The expected behavior violation occurs because the KVM nested virtualization code does not implement adequate defensive checks to handle malicious or misbehaving L1 guests that do not follow the expected nested virtualization protocol.
Attack Vector
The attack vector is local, requiring an attacker to have access to a guest virtual machine running on the target host. The attacker must be able to run a nested hypervisor (L1 guest) that can create and control nested guests (L2). By crafting a malicious L1 hypervisor that intentionally mishandles L2 shutdown events, the attacker can trigger the vulnerability.
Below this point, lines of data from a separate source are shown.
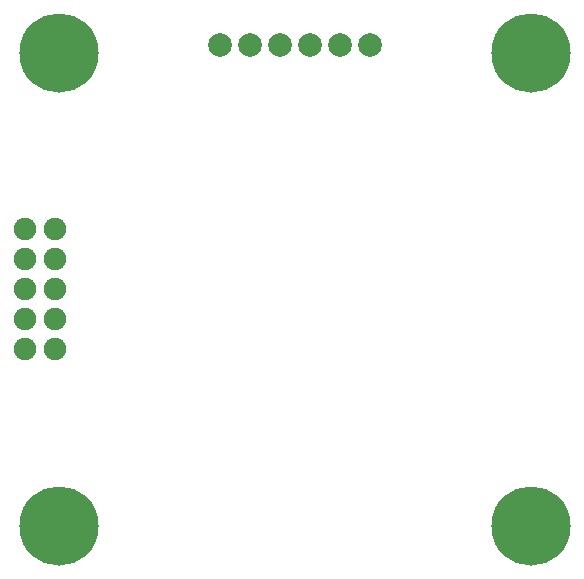
<source format=gbs>
G04*
G04 #@! TF.GenerationSoftware,Altium Limited,Altium Designer,22.3.1 (43)*
G04*
G04 Layer_Color=16711935*
%FSLAX25Y25*%
%MOIN*%
G70*
G04*
G04 #@! TF.SameCoordinates,2454C8F7-4EAD-40B7-BFB8-64AA641CEC59*
G04*
G04*
G04 #@! TF.FilePolarity,Negative*
G04*
G01*
G75*
%ADD49C,0.26391*%
%ADD50C,0.07493*%
%ADD51C,0.07887*%
D49*
X19685Y19685D02*
D03*
X177165Y177165D02*
D03*
Y19685D02*
D03*
X19685Y177165D02*
D03*
D50*
X8500Y88500D02*
D03*
X18500Y78500D02*
D03*
Y88500D02*
D03*
Y118500D02*
D03*
X8500Y108500D02*
D03*
Y98500D02*
D03*
Y78500D02*
D03*
X18500Y108500D02*
D03*
Y98500D02*
D03*
X8500Y118500D02*
D03*
D51*
X123500Y180000D02*
D03*
X83500D02*
D03*
X93500D02*
D03*
X113500D02*
D03*
X73500D02*
D03*
X103500D02*
D03*
M02*

</source>
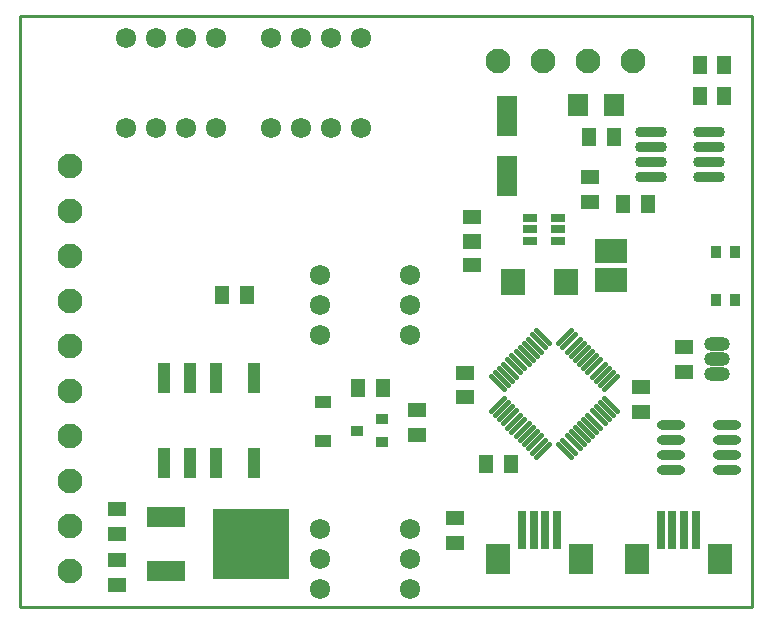
<source format=gts>
%FSLAX25Y25*%
%MOIN*%
G70*
G01*
G75*
G04 Layer_Color=8388736*
%ADD10R,0.04331X0.05512*%
%ADD11R,0.03543X0.02756*%
%ADD12R,0.04803X0.03583*%
%ADD13R,0.03150X0.09449*%
%ADD14R,0.05512X0.04331*%
%ADD15R,0.24410X0.22835*%
%ADD16R,0.11811X0.06299*%
%ADD17R,0.07087X0.08268*%
%ADD18R,0.10039X0.07677*%
%ADD19R,0.04331X0.02362*%
G04:AMPARAMS|DCode=20|XSize=9.84mil|YSize=70.87mil|CornerRadius=0mil|HoleSize=0mil|Usage=FLASHONLY|Rotation=135.000|XOffset=0mil|YOffset=0mil|HoleType=Round|Shape=Round|*
%AMOVALD20*
21,1,0.06102,0.00984,0.00000,0.00000,225.0*
1,1,0.00984,0.02158,0.02158*
1,1,0.00984,-0.02158,-0.02158*
%
%ADD20OVALD20*%

G04:AMPARAMS|DCode=21|XSize=9.84mil|YSize=70.87mil|CornerRadius=0mil|HoleSize=0mil|Usage=FLASHONLY|Rotation=45.000|XOffset=0mil|YOffset=0mil|HoleType=Round|Shape=Round|*
%AMOVALD21*
21,1,0.06102,0.00984,0.00000,0.00000,135.0*
1,1,0.00984,0.02158,-0.02158*
1,1,0.00984,-0.02158,0.02158*
%
%ADD21OVALD21*%

%ADD22R,0.07087X0.09055*%
%ADD23R,0.02362X0.11811*%
%ADD24O,0.08661X0.02362*%
%ADD25R,0.02756X0.03150*%
%ADD26R,0.06000X0.07000*%
%ADD27R,0.06299X0.12598*%
%ADD28O,0.09843X0.02756*%
%ADD29C,0.00800*%
%ADD30C,0.01969*%
%ADD31C,0.00984*%
%ADD32C,0.03937*%
%ADD33C,0.03543*%
%ADD34C,0.01181*%
%ADD35C,0.05906*%
%ADD36C,0.02756*%
%ADD37C,0.11811*%
%ADD38C,0.03150*%
%ADD39C,0.01500*%
%ADD40C,0.01575*%
%ADD41C,0.01000*%
%ADD42C,0.07480*%
%ADD43C,0.06000*%
%ADD44O,0.07874X0.03937*%
%ADD45O,0.07874X0.03937*%
%ADD46C,0.02362*%
%ADD47R,0.15748X0.19685*%
%ADD48R,0.07000X0.06000*%
G04:AMPARAMS|DCode=49|XSize=59.06mil|YSize=39.37mil|CornerRadius=1.97mil|HoleSize=0mil|Usage=FLASHONLY|Rotation=90.000|XOffset=0mil|YOffset=0mil|HoleType=Round|Shape=RoundedRectangle|*
%AMROUNDEDRECTD49*
21,1,0.05906,0.03543,0,0,90.0*
21,1,0.05512,0.03937,0,0,90.0*
1,1,0.00394,0.01772,0.02756*
1,1,0.00394,0.01772,-0.02756*
1,1,0.00394,-0.01772,-0.02756*
1,1,0.00394,-0.01772,0.02756*
%
%ADD49ROUNDEDRECTD49*%
%ADD50R,0.04600X0.04600*%
%ADD51R,0.07480X0.06299*%
%ADD52R,0.04724X0.10236*%
%ADD53C,0.07874*%
%ADD54C,0.15748*%
%ADD55C,0.13780*%
%ADD56C,0.00827*%
%ADD57C,0.02362*%
%ADD58C,0.00787*%
%ADD59C,0.00394*%
%ADD60C,0.00500*%
%ADD61C,0.00591*%
%ADD62C,0.00669*%
%ADD63R,0.06299X0.01969*%
%ADD64R,0.05118X0.06299*%
%ADD65R,0.04331X0.03543*%
%ADD66R,0.05591X0.04370*%
%ADD67R,0.03937X0.10236*%
%ADD68R,0.06299X0.05118*%
%ADD69R,0.25197X0.23622*%
%ADD70R,0.12598X0.07087*%
%ADD71R,0.07874X0.09055*%
%ADD72R,0.10827X0.08465*%
%ADD73R,0.05118X0.03150*%
G04:AMPARAMS|DCode=74|XSize=17.72mil|YSize=78.74mil|CornerRadius=0mil|HoleSize=0mil|Usage=FLASHONLY|Rotation=135.000|XOffset=0mil|YOffset=0mil|HoleType=Round|Shape=Round|*
%AMOVALD74*
21,1,0.06102,0.01772,0.00000,0.00000,225.0*
1,1,0.01772,0.02158,0.02158*
1,1,0.01772,-0.02158,-0.02158*
%
%ADD74OVALD74*%

G04:AMPARAMS|DCode=75|XSize=17.72mil|YSize=78.74mil|CornerRadius=0mil|HoleSize=0mil|Usage=FLASHONLY|Rotation=45.000|XOffset=0mil|YOffset=0mil|HoleType=Round|Shape=Round|*
%AMOVALD75*
21,1,0.06102,0.01772,0.00000,0.00000,135.0*
1,1,0.01772,0.02158,-0.02158*
1,1,0.01772,-0.02158,0.02158*
%
%ADD75OVALD75*%

%ADD76R,0.07874X0.09843*%
%ADD77R,0.03150X0.12598*%
%ADD78O,0.09449X0.03150*%
%ADD79R,0.03543X0.03937*%
%ADD80R,0.06787X0.07787*%
%ADD81R,0.07087X0.13386*%
%ADD82O,0.10630X0.03543*%
%ADD83C,0.08268*%
%ADD84C,0.06787*%
%ADD85O,0.08661X0.04724*%
%ADD86O,0.08661X0.04724*%
D41*
X0Y0D02*
Y196850D01*
X244094D01*
Y0D02*
Y196850D01*
X0Y0D02*
X244094D01*
D64*
X121063Y72835D02*
D03*
X112795D02*
D03*
X75787Y103937D02*
D03*
X67520D02*
D03*
X234842Y180709D02*
D03*
X226575D02*
D03*
Y170079D02*
D03*
X234842D02*
D03*
X163583Y47638D02*
D03*
X155315D02*
D03*
X198031Y156496D02*
D03*
X189764D02*
D03*
X209350Y134154D02*
D03*
X201083D02*
D03*
D65*
X112205Y58661D02*
D03*
X120866Y62402D02*
D03*
Y54921D02*
D03*
D66*
X101181Y68258D02*
D03*
Y55364D02*
D03*
D67*
X48031Y48031D02*
D03*
Y76378D02*
D03*
X56693Y48031D02*
D03*
Y76378D02*
D03*
X65354D02*
D03*
Y48031D02*
D03*
X77953D02*
D03*
Y76378D02*
D03*
D68*
X32283Y24213D02*
D03*
Y32480D02*
D03*
X132283Y57284D02*
D03*
Y65551D02*
D03*
X32283Y7283D02*
D03*
Y15551D02*
D03*
X189961Y143209D02*
D03*
Y134941D02*
D03*
X221457Y78248D02*
D03*
Y86516D02*
D03*
X145079Y29528D02*
D03*
Y21260D02*
D03*
X150787Y129921D02*
D03*
Y121654D02*
D03*
Y113780D02*
D03*
Y122047D02*
D03*
X148327Y69784D02*
D03*
Y78051D02*
D03*
X206890Y73228D02*
D03*
Y64961D02*
D03*
D69*
X77165Y20866D02*
D03*
D70*
X48819Y11850D02*
D03*
Y29882D02*
D03*
D71*
X182185Y108366D02*
D03*
X164469D02*
D03*
D72*
X196949Y118602D02*
D03*
Y108760D02*
D03*
D73*
X170079Y129528D02*
D03*
Y125787D02*
D03*
Y122047D02*
D03*
X179528D02*
D03*
Y125787D02*
D03*
Y129528D02*
D03*
D74*
X159219Y67247D02*
D03*
X160611Y65855D02*
D03*
X162003Y64463D02*
D03*
X163395Y63071D02*
D03*
X164787Y61679D02*
D03*
X166179Y60287D02*
D03*
X167571Y58895D02*
D03*
X168963Y57503D02*
D03*
X170355Y56112D02*
D03*
X171747Y54720D02*
D03*
X173139Y53328D02*
D03*
X174531Y51936D02*
D03*
X197080Y74485D02*
D03*
X195688Y75877D02*
D03*
X194296Y77269D02*
D03*
X192904Y78661D02*
D03*
X191512Y80053D02*
D03*
X190120Y81445D02*
D03*
X188728Y82837D02*
D03*
X187336Y84229D02*
D03*
X185944Y85621D02*
D03*
X184553Y87013D02*
D03*
X183161Y88405D02*
D03*
X181769Y89797D02*
D03*
D75*
Y51936D02*
D03*
X183161Y53328D02*
D03*
X184553Y54720D02*
D03*
X185944Y56112D02*
D03*
X187336Y57504D02*
D03*
X188728Y58895D02*
D03*
X190120Y60287D02*
D03*
X191512Y61679D02*
D03*
X192904Y63071D02*
D03*
X194296Y64463D02*
D03*
X195688Y65855D02*
D03*
X197080Y67247D02*
D03*
X174531Y89797D02*
D03*
X173139Y88405D02*
D03*
X171747Y87013D02*
D03*
X170355Y85621D02*
D03*
X168963Y84229D02*
D03*
X167571Y82837D02*
D03*
X166179Y81445D02*
D03*
X164787Y80053D02*
D03*
X163395Y78661D02*
D03*
X162003Y77269D02*
D03*
X160611Y75877D02*
D03*
X159219Y74485D02*
D03*
D76*
X159449Y15748D02*
D03*
X187008D02*
D03*
X205709D02*
D03*
X233268D02*
D03*
D77*
X179134Y25591D02*
D03*
X175197D02*
D03*
X171260D02*
D03*
X167323D02*
D03*
X225394D02*
D03*
X221457D02*
D03*
X217520D02*
D03*
X213583D02*
D03*
D78*
X235827Y45650D02*
D03*
Y50650D02*
D03*
Y55650D02*
D03*
Y60650D02*
D03*
X216929Y45650D02*
D03*
Y50650D02*
D03*
Y55650D02*
D03*
Y60650D02*
D03*
D79*
X238287Y102362D02*
D03*
X232185D02*
D03*
X238287Y118110D02*
D03*
X232185D02*
D03*
D80*
X185929Y167323D02*
D03*
X197929D02*
D03*
D81*
X162402Y163386D02*
D03*
Y143701D02*
D03*
D82*
X229724Y143288D02*
D03*
Y148287D02*
D03*
Y153287D02*
D03*
Y158288D02*
D03*
X210433Y143288D02*
D03*
Y148287D02*
D03*
Y153287D02*
D03*
Y158288D02*
D03*
D83*
X16732Y131811D02*
D03*
Y146811D02*
D03*
Y116811D02*
D03*
Y101811D02*
D03*
Y86811D02*
D03*
Y71811D02*
D03*
Y56811D02*
D03*
Y41811D02*
D03*
Y26811D02*
D03*
Y11811D02*
D03*
X204449Y181890D02*
D03*
X189449D02*
D03*
X174449D02*
D03*
X159449D02*
D03*
D84*
X83661Y159449D02*
D03*
X93661D02*
D03*
X103661D02*
D03*
X113661D02*
D03*
Y189449D02*
D03*
X103661D02*
D03*
X93661D02*
D03*
X83661D02*
D03*
X99921Y90551D02*
D03*
X99921Y100551D02*
D03*
Y110551D02*
D03*
X129921D02*
D03*
X129921Y100551D02*
D03*
Y90551D02*
D03*
X99921Y5906D02*
D03*
Y15905D02*
D03*
X99921Y25905D02*
D03*
X129921Y25905D02*
D03*
Y15905D02*
D03*
X129921Y5906D02*
D03*
X35433Y159449D02*
D03*
X45433D02*
D03*
X55433D02*
D03*
X65433D02*
D03*
Y189449D02*
D03*
X55433D02*
D03*
X45433D02*
D03*
X35433D02*
D03*
D85*
X232283Y77677D02*
D03*
Y82677D02*
D03*
D86*
Y87677D02*
D03*
M02*

</source>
The attack scenario involves:
- Attacker gains access to an L1 guest VM with nested virtualization enabled
- Attacker launches a cooperative L2 nested guest
- When the L2 guest initiates shutdown, the malicious L1 hypervisor intentionally fails to intercept the event
- The host KVM code encounters the unhandled state, leading to a page fault
- The kernel panic crashes the entire host system, affecting all other VMs
For detailed technical information about the vulnerability mechanism and the proposed fix, see the Linux Kernel Patch Proposal.
Detection Methods for CVE-2022-3344
Indicators of Compromise
- Unexpected host system kernel panics with page fault errors in KVM-related code paths
- Crash dumps showing faults originating from kvm_svm or nested virtualization functions
- System logs indicating unexpected L2 guest shutdown handling failures
- Repeated host crashes correlating with nested virtualization activity
Detection Strategies
- Monitor kernel logs for KVM-related page faults and exceptions, particularly those involving SVM nested virtualization code paths
- Implement kernel crash analysis to identify patterns consistent with this vulnerability
- Deploy host-based intrusion detection to identify suspicious behavior from L1 guests attempting to manipulate L2 shutdown sequences
- Review audit logs for nested virtualization configuration changes or unusual VM lifecycle events
Monitoring Recommendations
- Enable comprehensive kernel logging for KVM and SVM subsystems
- Configure crash dump collection and analysis for rapid incident investigation
- Monitor system stability metrics across virtualization hosts using AMD processors
- Implement alerting for any unexpected host reboots or kernel panics in virtualized environments
How to Mitigate CVE-2022-3344
Immediate Actions Required
- Update the Linux kernel to a patched version that addresses this vulnerability
- Consider disabling nested virtualization on AMD systems if not strictly required until patches can be applied
- Restrict access to L1 guest VMs to trusted administrators only
- Review and audit which guests have nested virtualization capabilities enabled
Patch Information
Security patches have been proposed and are tracked through the Linux kernel mailing list. Organizations should apply the latest stable kernel version that incorporates the fix for this vulnerability. For Red Hat-based distributions, refer to the Red Hat Bug Report #2130278 for distribution-specific patch information.
System administrators should prioritize updating affected systems, particularly those running production workloads with nested virtualization enabled.
Workarounds
- Disable AMD SVM nested virtualization by removing or not loading the npt module option or setting nested=0 in KVM module parameters
- Restrict nested virtualization capabilities to only essential workloads with trusted administrators
- Implement strict access controls to limit who can create and manage L1 guest virtual machines
- Consider migrating critical workloads to hosts not using nested virtualization until patching is complete
# Configuration example - Disable nested virtualization for KVM AMD
# Add to /etc/modprobe.d/kvm.conf
options kvm_amd nested=0
# Reload the KVM module (requires VM shutdown)
modprobe -r kvm_amd
modprobe kvm_amd
Disclaimer: This content was generated using AI. While we strive for accuracy, please verify critical information with official sources.